### THE PROBLEM:
Restate the records below word for word, and omit the images they hold.

* * * * * * * * *

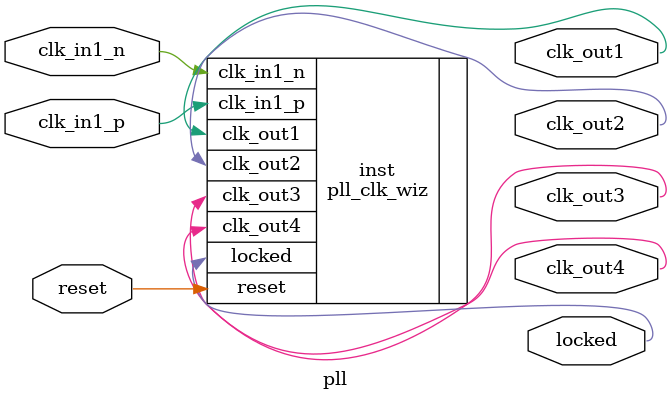
<source format=v>


`timescale 1ps/1ps

(* CORE_GENERATION_INFO = "pll,clk_wiz_v6_0_9_0_0,{component_name=pll,use_phase_alignment=false,use_min_o_jitter=false,use_max_i_jitter=false,use_dyn_phase_shift=false,use_inclk_switchover=false,use_dyn_reconfig=false,enable_axi=0,feedback_source=FDBK_AUTO,PRIMITIVE=MMCM,num_out_clk=4,clkin1_period=10.000,clkin2_period=10.000,use_power_down=false,use_reset=true,use_locked=true,use_inclk_stopped=false,feedback_type=SINGLE,CLOCK_MGR_TYPE=NA,manual_override=false}" *)

module pll 
 (
  // Clock out ports
  output        clk_out1,
  output        clk_out2,
  output        clk_out3,
  output        clk_out4,
  // Status and control signals
  input         reset,
  output        locked,
 // Clock in ports
  input         clk_in1_p,
  input         clk_in1_n
 );

  pll_clk_wiz inst
  (
  // Clock out ports  
  .clk_out1(clk_out1),
  .clk_out2(clk_out2),
  .clk_out3(clk_out3),
  .clk_out4(clk_out4),
  // Status and control signals               
  .reset(reset), 
  .locked(locked),
 // Clock in ports
  .clk_in1_p(clk_in1_p),
  .clk_in1_n(clk_in1_n)
  );

endmodule

</source>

* * * * * * * * *

### WRITTEN ANSWER:
<source format=v>


`timescale 1ps/1ps

(* CORE_GENERATION_INFO = "pll,clk_wiz_v6_0_9_0_0,{component_name=pll,use_phase_alignment=false,use_min_o_jitter=false,use_max_i_jitter=false,use_dyn_phase_shift=false,use_inclk_switchover=false,use_dyn_reconfig=false,enable_axi=0,feedback_source=FDBK_AUTO,PRIMITIVE=MMCM,num_out_clk=4,clkin1_period=10.000,clkin2_period=10.000,use_power_down=false,use_reset=true,use_locked=true,use_inclk_stopped=false,feedback_type=SINGLE,CLOCK_MGR_TYPE=NA,manual_override=false}" *)

module pll 
 (
  // Clock out ports
  output        clk_out1,
  output        clk_out2,
  output        clk_out3,
  output        clk_out4,
  // Status and control signals
  input         reset,
  output        locked,
 // Clock in ports
  input         clk_in1_p,
  input         clk_in1_n
 );

  pll_clk_wiz inst
  (
  // Clock out ports  
  .clk_out1(clk_out1),
  .clk_out2(clk_out2),
  .clk_out3(clk_out3),
  .clk_out4(clk_out4),
  // Status and control signals               
  .reset(reset), 
  .locked(locked),
 // Clock in ports
  .clk_in1_p(clk_in1_p),
  .clk_in1_n(clk_in1_n)
  );

endmodule

</source>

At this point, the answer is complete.